The Shadow of Reichenbach Falls
- First edition
- Author: John R. King
- Language: English
- Genre: Adventure, Mystery
- Published: 2008 (Forge Books)
- Publication place: United States
- Media type: Novel
- Pages: 352
- ISBN: 978-0765318015 (first edition)

= The Shadow of Reichenbach Falls =

2008 novel by John R. King

The Shadow of Reichenbach Falls is a 2008 mystery pastiche novel written by John R. King, that presents an alternate account of the battle between Sherlock Holmes and his nemesis Professor Moriarty; originally depicted in The Final Problem.

==Plot==
As he tours Europe, Thomas Carnacki ends up in Meiringen, Switzerland and upon visiting Reichenbach Falls he stumbles upon Holmes and Moriarty locked in mortal combat. One man goes over the falls and as Carnacki comes to his assistance he is fired upon by the other.

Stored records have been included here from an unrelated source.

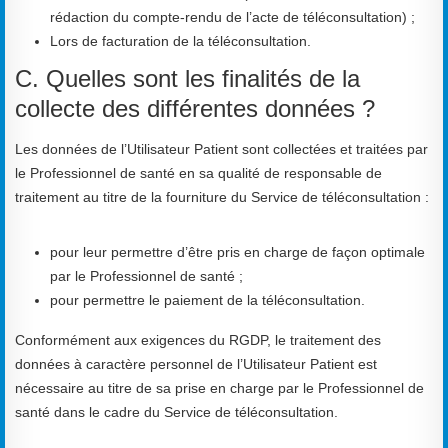
rédaction du compte-rendu de l’acte de téléconsultation) ;
Lors de facturation de la téléconsultation.
C. Quelles sont les finalités de la
collecte des différentes données ?
Les données de l’Utilisateur Patient sont collectées et traitées par
le Professionnel de santé en sa qualité de responsable de
traitement au titre de la fourniture du Service de téléconsultation :
pour leur permettre d’être pris en charge de façon optimale
par le Professionnel de santé ;
pour permettre le paiement de la téléconsultation.
Conformément aux exigences du RGDP, le traitement des
données à caractère personnel de l’Utilisateur Patient est
nécessaire au titre de sa prise en charge par le Professionnel de
santé dans le cadre du Service de téléconsultation.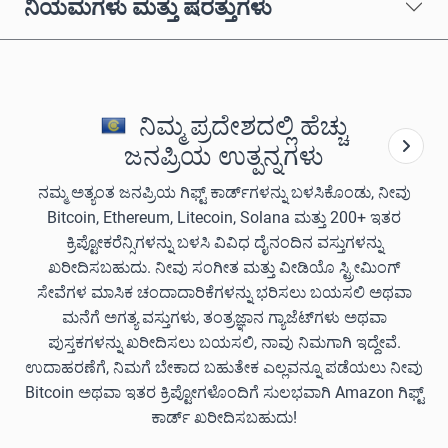
ನಿಯಮಗಳು ಮತ್ತು ಷರತ್ತುಗಳು
ನಿಮ್ಮ ಪ್ರದೇಶದಲ್ಲಿ ಹೆಚ್ಚು
ಜನಪ್ರಿಯ ಉತ್ಪನ್ನಗಳು
ನಮ್ಮ ಅತ್ಯಂತ ಜನಪ್ರಿಯ ಗಿಫ್ಟ್ ಕಾರ್ಡ್‌ಗಳನ್ನು ಬಳಸಿಕೊಂಡು, ನೀವು
Bitcoin, Ethereum, Litecoin, Solana ಮತ್ತು 200+ ಇತರ
ಕ್ರಿಪ್ಟೋಕರೆನ್ಸಿಗಳನ್ನು ಬಳಸಿ ವಿವಿಧ ದೈನಂದಿನ ವಸ್ತುಗಳನ್ನು
ಖರೀದಿಸಬಹುದು. ನೀವು ಸಂಗೀತ ಮತ್ತು ವೀಡಿಯೊ ಸ್ಟ್ರೀಮಿಂಗ್
ಸೇವೆಗಳ ಮಾಸಿಕ ಚಂದಾದಾರಿಕೆಗಳನ್ನು ಭರಿಸಲು ಬಯಸಲಿ ಅಥವಾ
ಮನೆಗೆ ಅಗತ್ಯ ವಸ್ತುಗಳು, ತಂತ್ರಜ್ಞಾನ ಗ್ಯಾಜೆಟ್‌ಗಳು ಅಥವಾ
ಪುಸ್ತಕಗಳನ್ನು ಖರೀದಿಸಲು ಬಯಸಲಿ, ನಾವು ನಿಮಗಾಗಿ ಇದ್ದೇವೆ.
ಉದಾಹರಣೆಗೆ, ನಿಮಗೆ ಬೇಕಾದ ಬಹುತೇಕ ಎಲ್ಲವನ್ನೂ ಪಡೆಯಲು ನೀವು
Bitcoin ಅಥವಾ ಇತರ ಕ್ರಿಪ್ಟೋಗಳೊಂದಿಗೆ ಸುಲಭವಾಗಿ Amazon ಗಿಫ್ಟ್
ಕಾರ್ಡ್ ಖರೀದಿಸಬಹುದು!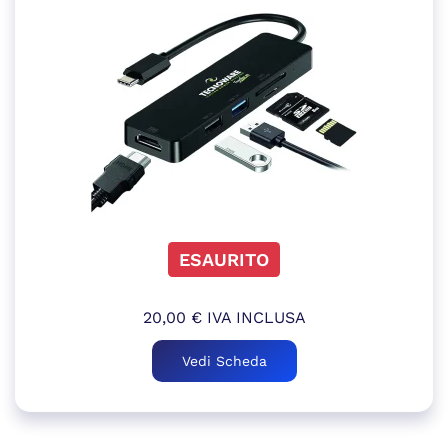
ESAURITO
20,00
€
IVA INCLUSA
Vedi Scheda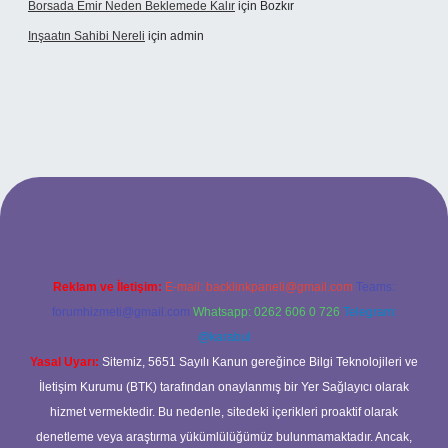
Borsada Emir Neden Beklemede Kalır
için
Bozkır
Inşaatın Sahibi Nereli
için
admin
ltonbetx.org/
Reklam ve İletişim:
E-mail:
backlinkpaneli@gmail.com
Teams:
forumhizmeti@gmail.com
Whatsapp: 0262 606 0 726
Telegram:
@karabul
Yasal Uyarı:
Sitemiz, 5651 Sayılı Kanun gereğince Bilgi Teknolojileri ve
İletişim Kurumu (BTK) tarafından onaylanmış bir Yer Sağlayıcı olarak
hizmet vermektedir. Bu nedenle, sitedeki içerikleri proaktif olarak
denetleme veya araştırma yükümlülüğümüz bulunmamaktadır. Ancak,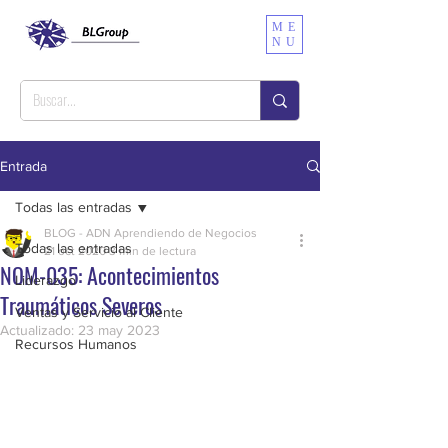
ME
NU
Entrada
Todas las entradas
BLOG - ADN Aprendiendo de Negocios
Todas las entradas
21 oct 2020
3 min de lectura
NOM-035: Acontecimientos
Liderazgo
Traumáticos Severos
Ventas y Servicio al Cliente
Actualizado:
23 may 2023
Recursos Humanos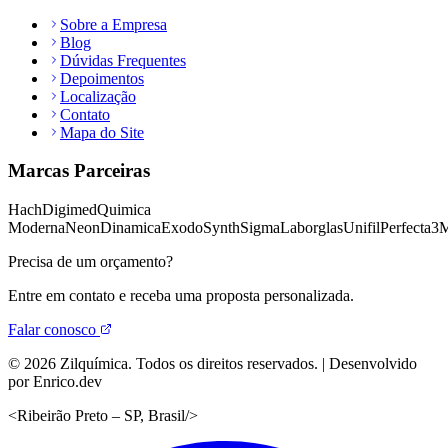
Sobre a Empresa
Blog
Dúvidas Frequentes
Depoimentos
Localização
Contato
Mapa do Site
Marcas Parceiras
Hach
Digimed
Quimica
Moderna
Neon
Dinamica
Exodo
Synth
Sigma
Laborglas
Unifil
Perfecta
3
Precisa de um orçamento?
Entre em contato e receba uma proposta personalizada.
Falar conosco
©
2026
Zilquímica. Todos os direitos reservados. | Desenvolvido
por Enrico.dev
<
Ribeirão Preto – SP, Brasil
/>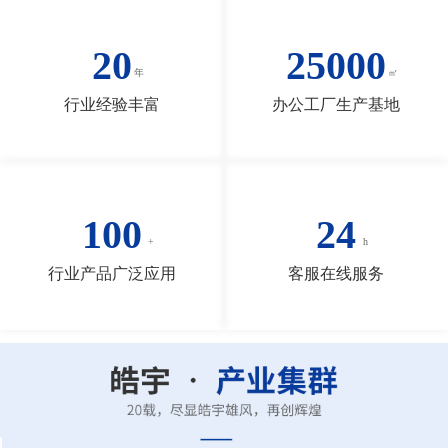
20
25000
行业经验丰富
办公工厂生产基地
100
24
行业产品广泛应用
客服在线服务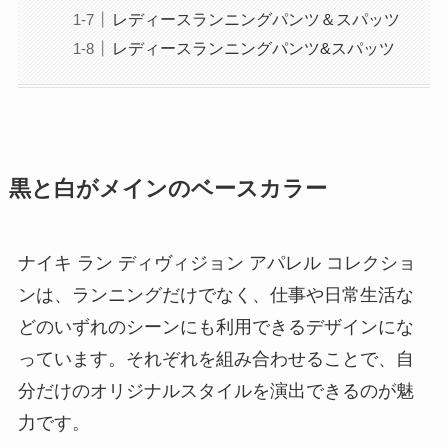
レディースランニングパンツ＆スパッツ
レディースランニングパンツ&スパッツ
黒と白がメインのベースカラー
ナイキ ラン ディヴィジョン アパレル コレクショ
ンは、ランニングだけでなく、仕事や日常生活な
どのいずれのシーンにも利用できるデザインにな
っています。それぞれを組み合わせることで、自
分だけのオリジナルスタイルを演出できるのが魅
力です。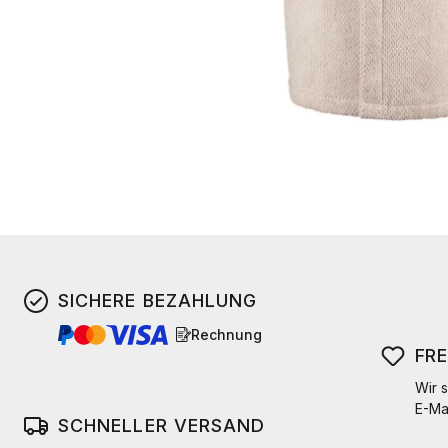
SICHERE BEZAHLUNG
Rechnung
FR
Wir s
E-Ma
SCHNELLER VERSAND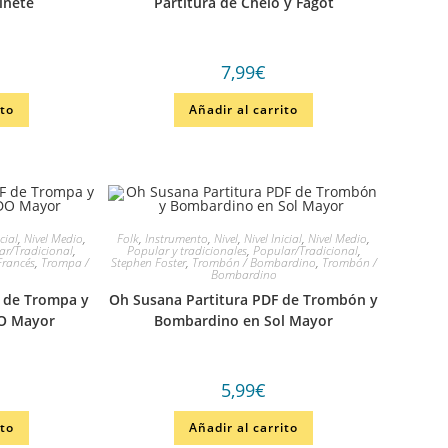
rinete
Partitura de Chelo y Fagot
7,99
€
ito
Añadir al carrito
icial
,
Nivel Medio
,
Folk
,
Instrumento
,
Nivel
,
Nivel Inicial
,
Nivel Medio
,
ar/Tradicional
,
Popular y tradicionales
,
Popular/Tradicional
,
Francés
,
Trompa /
Stephen Foster
,
Trombón / Bombardino
,
Trombón /
Bombardino
F de Trompa y
Oh Susana Partitura PDF de Trombón y
DO Mayor
Bombardino en Sol Mayor
5,99
€
ito
Añadir al carrito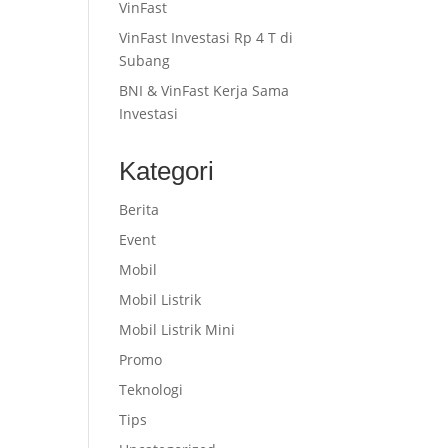
VinFast
VinFast Investasi Rp 4 T di
Subang
BNI & VinFast Kerja Sama
Investasi
Kategori
Berita
Event
Mobil
Mobil Listrik
Mobil Listrik Mini
Promo
Teknologi
Tips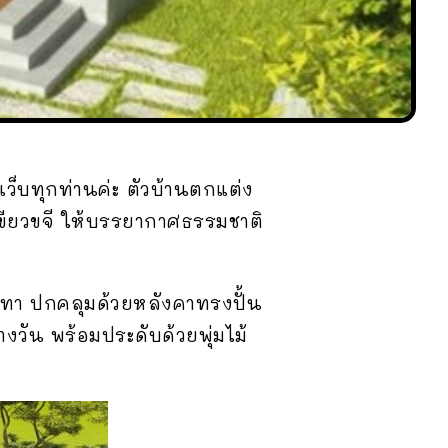
ว็บทุกท่านค่ะ ตัวบ้านตกแต่ง
เขียวขจี ให้บรรยากาศธรรมชาติ
เทา ปกคลุมด้วยหลังคาทรงปั้น
างวัน พร้อมประดับด้วยพุ่มไม้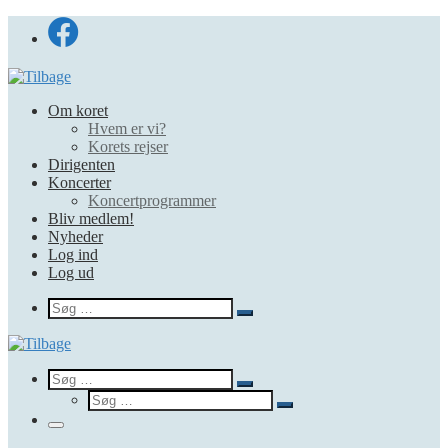
Fortsæt
til
indhold
Om koret
Hvem er vi?
Korets rejser
Dirigenten
Koncerter
Koncertprogrammer
Bliv medlem!
Nyheder
Log ind
Log ud
Search
Søg
Søg
…
Search
Søg
Søg
Søg
…
Søg
…
Menu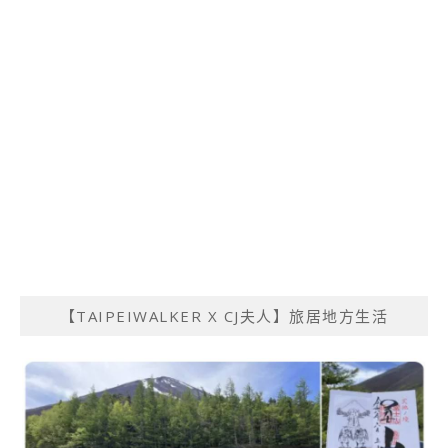
【TAIPEIWALKER X CJ夫人】旅居地方生活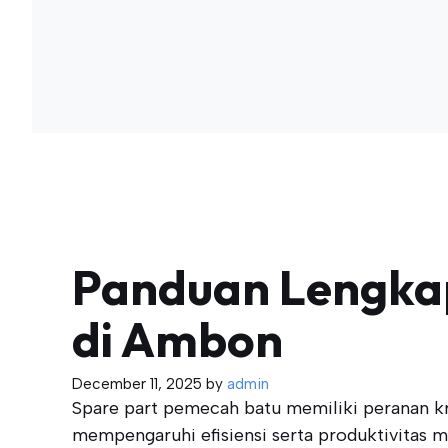
Panduan Lengkap
di Ambon
December 11, 2025
by
admin
Spare part pemecah batu memiliki peranan kru
mempengaruhi efisiensi serta produktivitas m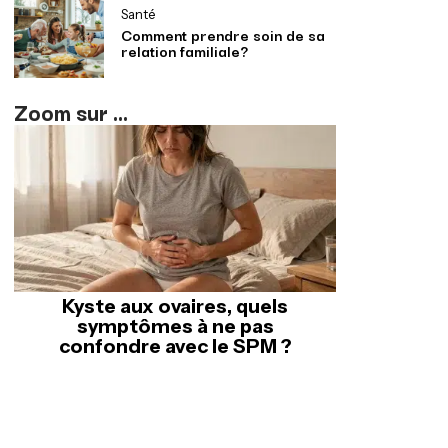
Santé
Comment prendre soin de sa
relation familiale?
Zoom sur ...
Kyste aux ovaires, quels
symptômes à ne pas
confondre avec le SPM ?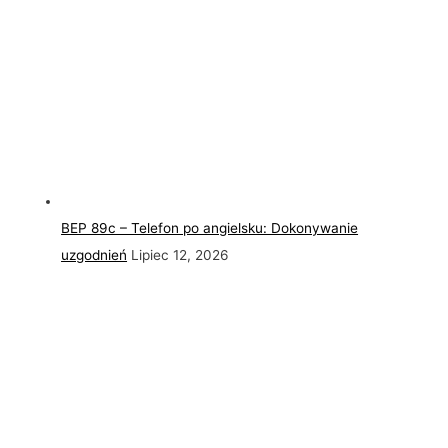
BEP 89c – Telefon po angielsku: Dokonywanie
uzgodnień
Lipiec 12, 2026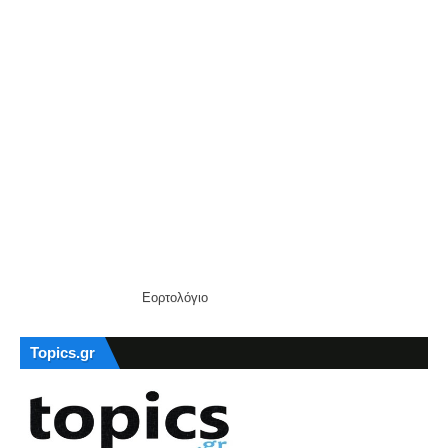
Εορτολόγιο
Topics.gr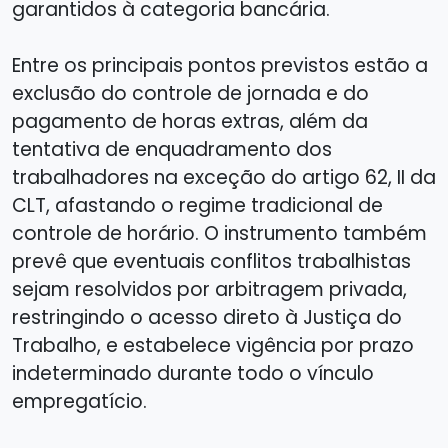
garantidos à categoria bancária.
Entre os principais pontos previstos estão a
exclusão do controle de jornada e do
pagamento de horas extras, além da
tentativa de enquadramento dos
trabalhadores na exceção do artigo 62, II da
CLT, afastando o regime tradicional de
controle de horário. O instrumento também
prevê que eventuais conflitos trabalhistas
sejam resolvidos por arbitragem privada,
restringindo o acesso direto à Justiça do
Trabalho, e estabelece vigência por prazo
indeterminado durante todo o vínculo
empregatício.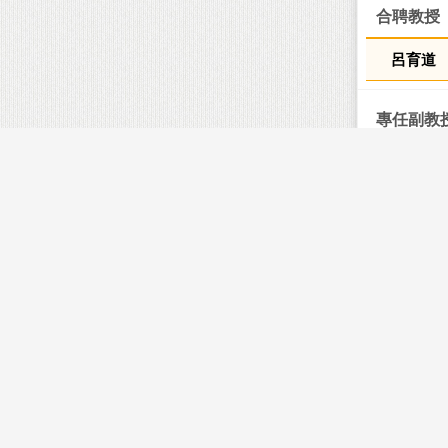
合聘教授
呂育道
專任副教
莊文議
專任助理
洪志清
兼任教授
池祥麟
兼任助理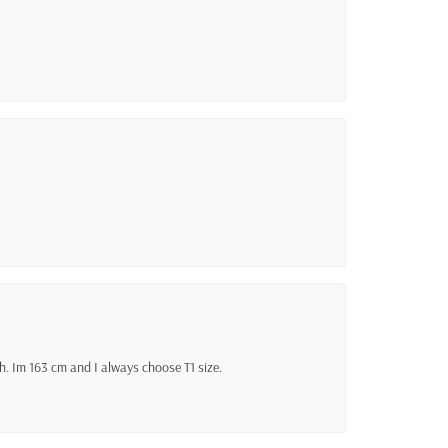
sh. Im 163 cm and I always choose T1 size.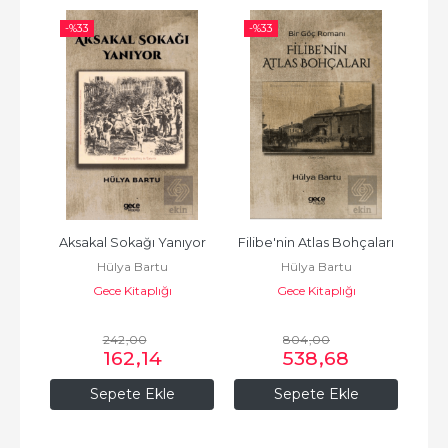
-%
33
-%
33
Aksakal Sokağı Yanıyor
Filibe'nin Atlas Bohçaları
Hülya Bartu
Hülya Bartu
Gece Kitaplığı
Gece Kitaplığı
242
,00
804
,00
162
,14
538
,68
Sepete Ekle
Sepete Ekle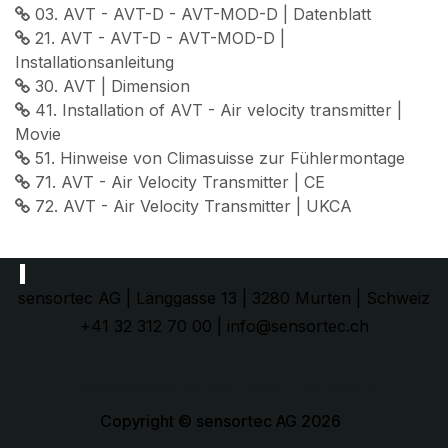
03. AVT - AVT-D - AVT-MOD-D | Datenblatt
21. AVT - AVT-D - AVT-MOD-D |
Installationsanleitung
30. AVT | Dimension
41. Installation of AVT - Air velocity transmitter |
Movie
51. Hinweise von Climasuisse zur Fühlermontage
71. AVT - Air Velocity Transmitter | CE
72. AVT - Air Velocity Transmitter | UKCA
sensortec AG | Länggasse 13 | 3280 Murten | Schweiz
+41 32 312 70 00 | info@sensortec.ch
Datenschutzerklärung
| AGB |
Impressum
Copyright © sensortec AG 2026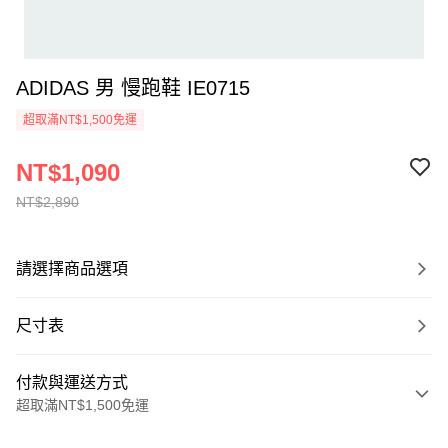
ADIDAS 男 慢跑鞋 IE0715
超取滿NT$1,500免運
NT$1,090
NT$2,890
請選擇商品選項
尺寸表
付款與運送方式
超取滿NT$1,500免運
付款方式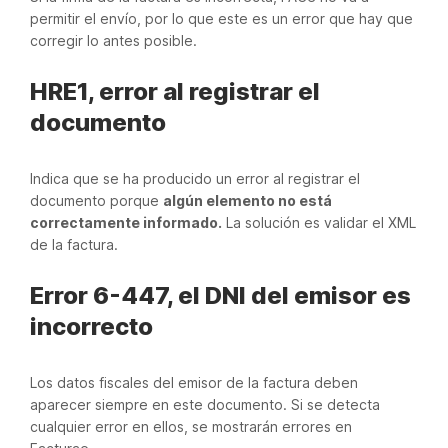
permitir el envío, por lo que este es un error que hay que
corregir lo antes posible.
HRE1, error al registrar el
documento
Indica que se ha producido un error al registrar el
documento porque
algún elemento no está
correctamente informado.
La solución es validar el XML
de la factura.
Error 6-447, el DNI del emisor es
incorrecto
Los datos fiscales del emisor de la factura deben
aparecer siempre en este documento. Si se detecta
cualquier error en ellos, se mostrarán errores en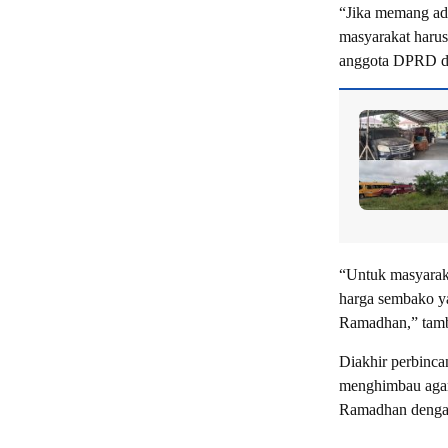
“Jika memang ad
masyarakat harus 
anggota DPRD da
“Untuk masyaraka
harga sembako ya
Ramadhan,” tamba
Diakhir perbincan
menghimbau agar 
Ramadhan dengan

The story is told in three distinct parts: the first is narrated by Carnacki, the second from the memoirs of Moriarty, and the final section by Sherlock Holmes.

==Reception==
Publishers Weekly described the book as "muddled" and "gimmicky". Kirkus Reviews was more positive and claimed the novel may create new fans of William Hope Hodgson's Carnacki.